Il pourrait alors comprendre à quel point il est absurde de penser qu’un duel d’artillerie dans lequel un camp tire 6 000 cartouches et l’autre 60 000 pourrait aboutir à un résultat où le camp qui tire 10 fois moins de cartouches obtient un avantage de létalité 10 fois supérieur.

Tout expert des affaires militaires soviétiques/russes aurait su que l’artillerie allait être un facteur majeur dans toute opération de combat à grande échelle impliquant les forces russes. À titre d’exemple, trois jours avant le début de l’opération russe, j’ai tweeté (quand je pouvais encore le faire) :

"Si vous n'avez pas fait un programme de tirs pour au moins trois bataillons d'artillerie sur le terrain en utilisant des balles réelles tout en manœuvrant, je ne suis probablement pas intéressé par votre opinion militaire sur l'Ukraine."

Arkin, pour autant que je sache, n’a jamais fait un programme de tirs pour plusieurs bataillons d’artillerie. Son manque apparent de connaissance de l’artillerie se voit lorsqu’il répète mot pour mot les bêtises que lui donnent ses sources de renseignement.

Arkin doit savoir que NBC News a fait un reportage sur la déclassification délibérée et la publication par la communauté du renseignement américain d’informations que les responsables du renseignement savaient être fausses. Et pourtant, Arkin s’appuie toujours sur ce type de sources pour alimenter ses récits qui font la une des journaux. La question des motivations d’Arkin pour écrire de telles histoires reste maintenant posée.

Que quelqu’un avec l’expérience d’Arkin permette à une vie de travail assidu d’être gaspillée en servant un peu plus qu’une marionnette pour le renseignement américain est une chose. Que des médias comme Newsweek continuent à l’imprimer en est une autre.
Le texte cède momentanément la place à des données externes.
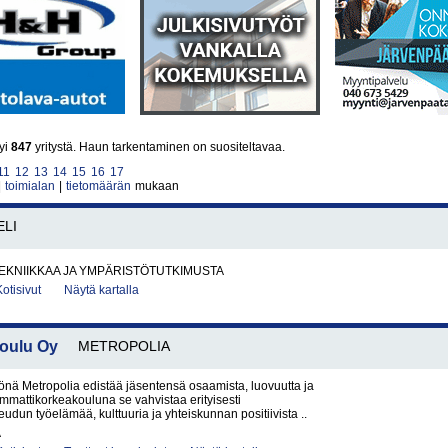
yi
847
yritystä. Haun tarkentaminen on suositeltavaa.
11
12
13
14
15
16
17
|
toimialan
|
tietomäärän
mukaan
ELI
EKNIIKKAA JA YMPÄRISTÖTUTKIMUSTA
Kotisivut
Näytä kartalla
oulu Oy
METROPOLIA
nä Metropolia edistää jäsentensä osaamista, luovuutta ja
Ammattikorkeakouluna se vahvistaa erityisesti
dun työelämää, kulttuuria ja yhteiskunnan positiivista ..
A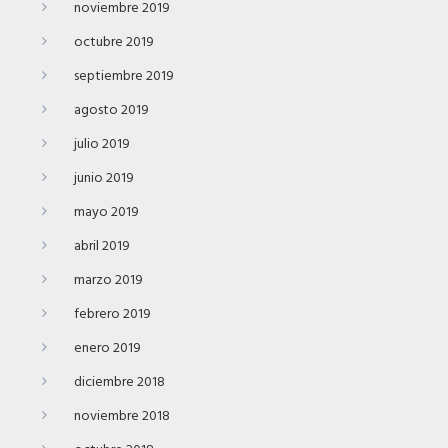
noviembre 2019
octubre 2019
septiembre 2019
agosto 2019
julio 2019
junio 2019
mayo 2019
abril 2019
marzo 2019
febrero 2019
enero 2019
diciembre 2018
noviembre 2018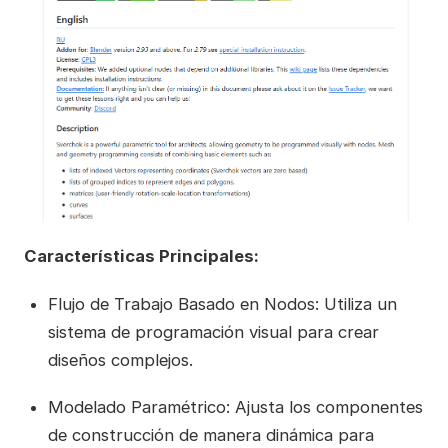
Características Principales:
Flujo de Trabajo Basado en Nodos: Utiliza un
sistema de programación visual para crear
diseños complejos.
Modelado Paramétrico: Ajusta los componentes
de construcción de manera dinámica para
Ensemble, ces deux phénomènes représentent ce que j’appelle « l’effet Arkin », qui n’est rien d’autre que l’avilissement total du journalisme aux États-Unis lorsqu’il s’agit de la guerre de la Russie en Ukraine.

Six mois après le début de l' »Opération militaire spéciale » de la Russie, la plupart des analystes militaires admettent que la Russie a le dessus sur le champ de bataille, malgré les milliards de dollars d’aide militaire envoyés à l’Ukraine par les États-Unis et leurs alliés européens.
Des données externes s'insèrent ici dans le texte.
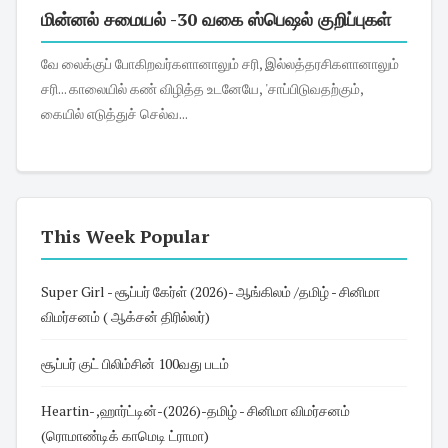
மின்னல் சமையல் -30 வகை ஸ்பெஷல் குறிப்புகள்
வே லைக்குப் போகிறவர்களானாலும் சரி, இல்லத்தரசிகளானாலும்
சரி... காலையில் கண் விழித்த உடனேயே, 'சாப்பிடுவதற்கும்,
கையில் எடுத்துச் செல்வ...
This Week Popular
Super Girl - சூப்பர் கேர்ள் (2026)- ஆங்கிலம் /தமிழ் - சினிமா
விமர்சனம் ( ஆக்சன் திரில்லர்)
சூப்பர் குட் பிலிம்சின் 100வது படம்
Heartin- ,ஹார்ட்டின்-(2026)-தமிழ் - சினிமா விமர்சனம்
(ரொமாண்டிக் காமெடி ட்ராமா)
Mais pas Bill Arkin et ses employeurs de Newsweek. Ils semblent se contenter de servir de sténographes à la Defense Intelligence Agency, en publiant des histoires qui n’ont pas résisté, et ne résisteront pas, à l’épreuve du temps.
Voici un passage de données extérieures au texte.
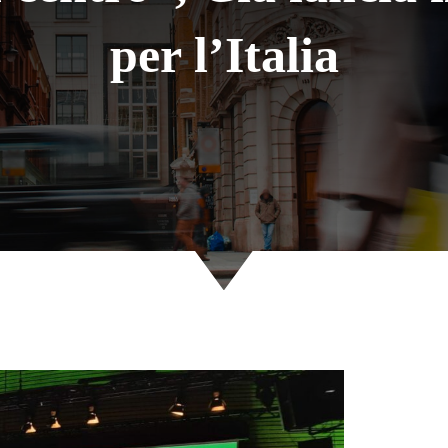
per l’Italia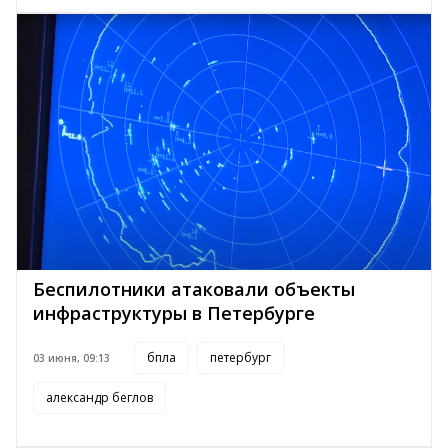
Беспилотники атаковали объекты
инфраструктуры в Петербурге
бпла
петербург
03 июня, 09:13
александр беглов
Scott Ritter a été officier de renseignement du corps des Marines pendant 12 ans. En tant qu’inspecteur en chef des armes pour la Commission spéciale des Nations unies en Irak, il a été qualifié de héros par certains, de franc-tireur par d’autres et d’espion par le gouvernement irakien. Chargé de rechercher les armes de destruction massive en Irak, M. Ritter était en première ligne de la lutte contre la prolifération des armes. Il a eu une carrière étendue et distinguée dans le service gouvernemental avec des affectations dans l’ancienne Union soviétique et au Moyen-Orient. En 1991, Ritter a rejoint l’équipe d’inspection des armes des Nations Unies, ou UNSCOM. Il a participé à 34 missions d’inspection, dont 14 en tant qu’inspecteur en chef. Ritter a démissionné de l’UNSCOM en août 1998, invoquant l’ingérence des États-Unis dans les inspections. Il est l’auteur de nombreux livres, dont Scorpion King : America’s Suicidal Embrace of Nuclear Weapons from FDR to Trump ; Iraq Confidential : The Untold Story of the Intelligence Conspiracy to Undermine the UN and Overthrow Saddam Hussein ; Target Iran : The Truth about the White House’s Plans for Regime Change ; et Waging Peace : The Art of War for the Antiwar Movement. Auteur collaborateur : Deal of the Century : How Iran Blocked the West’s Road to War, Clarity Press. Il est diplômé du Franklin and Marshall College, avec une licence en histoire soviétique.